Avisei e ele apenas concordou com a cabeça e em seguida pegou o seu celular.
Quando sai do quarto vi Killian brincando com os gémeos no quarto deles, eles estavam colorindo alguns papeis e não me pergunte o que eles desenhavam, eu não consigo identificar. Entrei no quarto pra me juntar a eles mas logo meus pequenos vieram até mim e me encheram de abraços que eu retribui com o maior carinho.
- Desculpa mamãe ! — Leiah falou depois de segundos.
- Tudo bem meu amor — me abaixei e sentei do lado deles — A mamãe tava de cabeça quente, não queria ter brigado com vocês. Mas temos que lembrar que vocês tem um quintal bem grande pra jogar bola! — lembrei
- Papai disse isso pra gente! — Liam falou. Killian realmente conversava com eles, e eu, bom, sempre perdia a cabeça. Olhei pra ele que observava a cena entre eu é meus filhos, notei arrependimento em seus olhos, nos precisávamos conversar.
-Que bom, seu pai sabe das coisas... vamos jantar todos juntos? — perguntei animada.
- Sério? — Leiah gritou animada! — Vamos!!

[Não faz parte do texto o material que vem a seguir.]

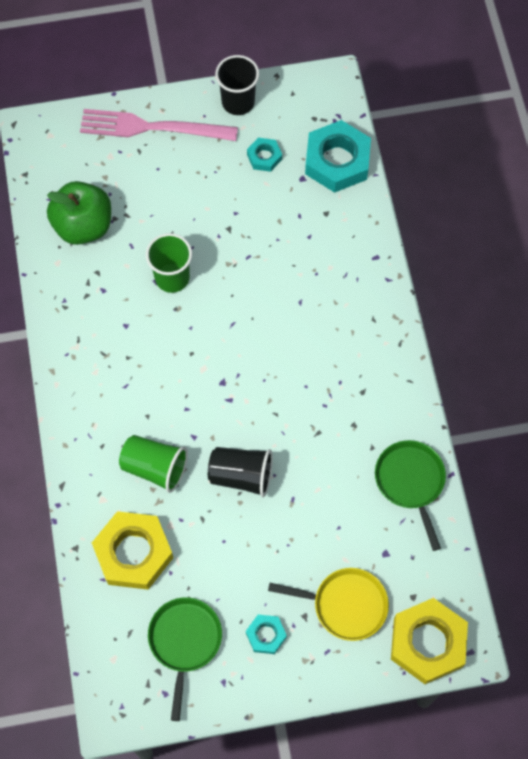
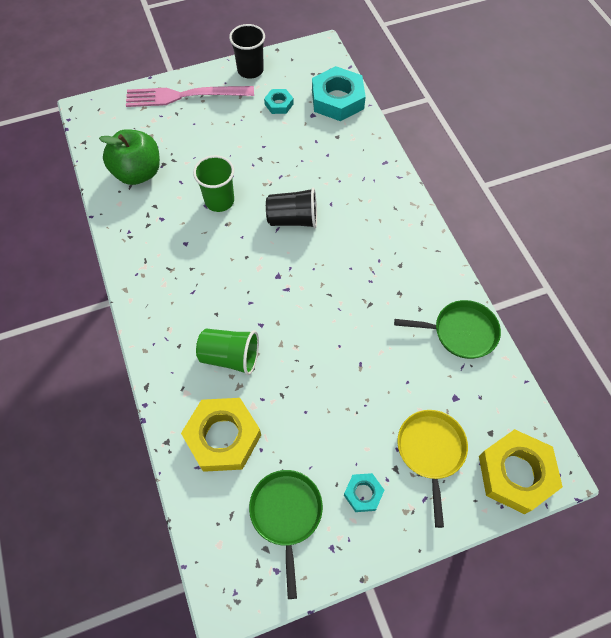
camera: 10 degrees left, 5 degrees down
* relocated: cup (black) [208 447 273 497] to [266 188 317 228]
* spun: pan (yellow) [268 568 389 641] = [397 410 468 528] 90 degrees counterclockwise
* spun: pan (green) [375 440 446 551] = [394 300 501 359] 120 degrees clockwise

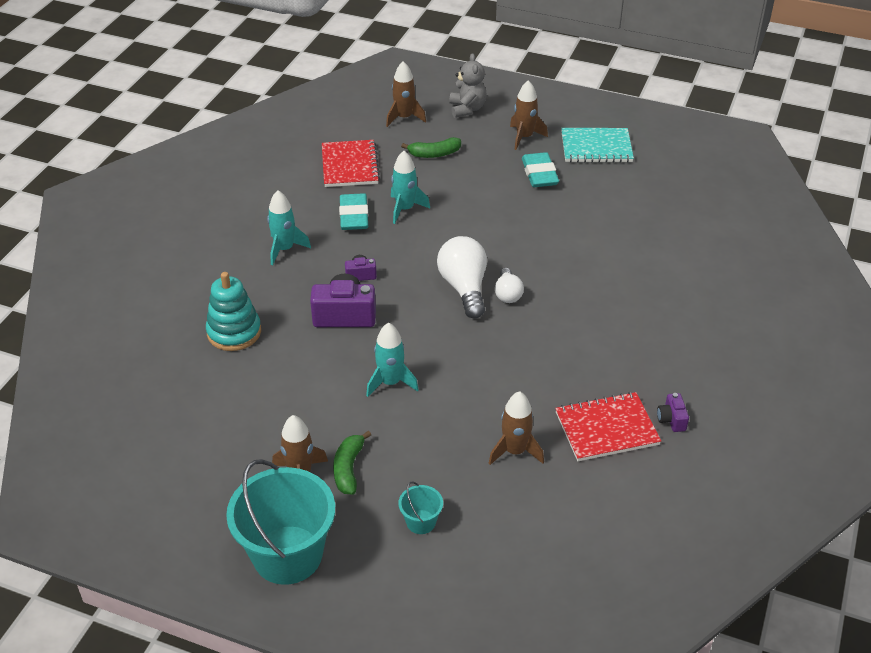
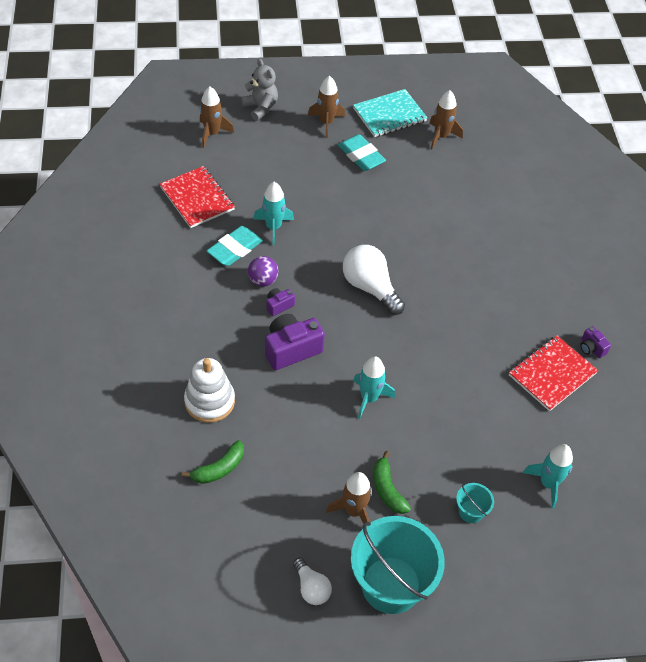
camera: 30 degrees left, 10 degrees up
* appeared: ball (purple) [248 256 278 287]
* relocated: rocket (turquoise) [267 190 311 265] to [523 444 573 509]
* relocated: banana (green) [401 137 461 158] to [182 440 244 484]
* relocated: rocket (brown) [489 391 544 465] to [429 90 463 149]
* relocated: light bulb (white) [495 268 524 303] to [293 558 332 605]
* colour: stacking toy (turquoise) [206 272 261 351] to stacking toy (white) [184 358 235 423]
* spun: eraser (turquoise) [339 193 368 230] = [207 226 263 266] 75 degrees clockwise

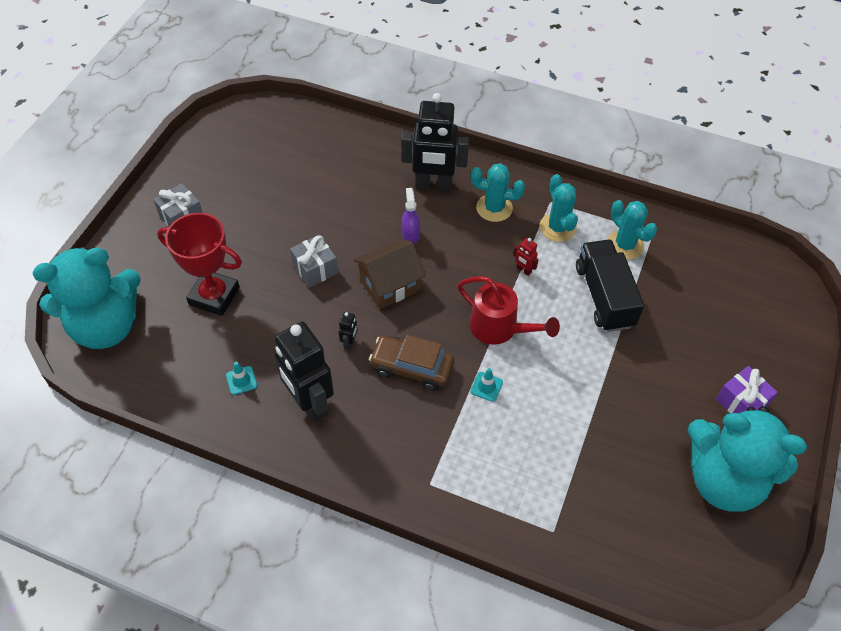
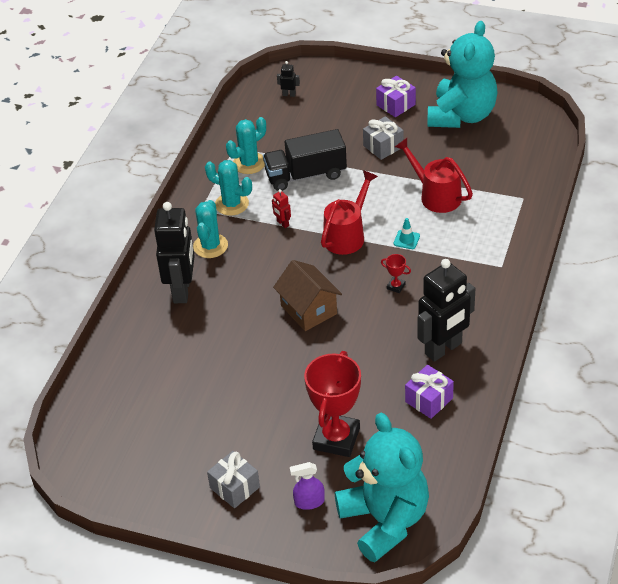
camera: 90 degrees left, 10 degrees down
* appeared: watering can (red) [395 138 473 213]
* relocated: gift (grey) [290 235 338 288] to [363 116 404 160]
* relocated: robot (black) [339 312 358 350] to [277 61 300 97]
* relocated: spray bottle (purple) [401 188 420 244] to [290 462 325 510]
* exchanged: traffic cone (turquoise) [226 362 257 395] to gift (purple) [405 365 454 419]
* exchanged: car (brown) [369 335 454 391] to trophy (red) [381 254 411 293]
* spun: robot (red) [513 238 539 276] = [272 189 291 228] 105 degrees clockwise
* spun: cactus (turquoise) [540 174 578 242] = [205 160 252 216] 45 degrees clockwise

- Muito bem, muito bem! — Killian falou depois de nos observar — Vamos ver quem chega primeiro na cozinha?
Nossos filhos ficaram animados, mas logo em seguida olharam pra mim pra saber se podiam, afinal eu não aprovo muita bagunça em casa.
- Duvido que cheguem primeiro que eu! — falei e sai correndo do quarto sendo assim, fui a primeira a chegar na sala de jantar, em seguida Leiah e Liam chegaram cansadas, mandei eles sentarem na mesa que já estava arrumada apenas nos esperando. Killian chegou depois com Henry e todos sentamos na mesa, digamos que foi um jantar meio silencioso, poucos palavras foram ditas, ainda mais porque Killian e eu tínhamos brigado mais cedo. Depois do jantar, todos ajudaram a arrumar, nem Henry escapou dessa vez, ele secava a louça enquanto Killian a lavava. Eu por vez, estava limpando a mesa enquanto os gêmeos estavam assistindo televisão.
.....
- Boa noite mamãe!Boa noite papai — Leiah e Liam disseram em uníssono enquanto colocavamos eles para dormir. Embrulhei Leiah que estava agarrada com seu ursinho de pelúcia azul, levantei a cabeça e vi Killian dando um beijo na cabeça de Liam antes de se levantar e ir para o quarto.
Henry já tinha me dado Boa noite, então fui para o quarto onde com certeza Killian me esperava pra ter uma conversa.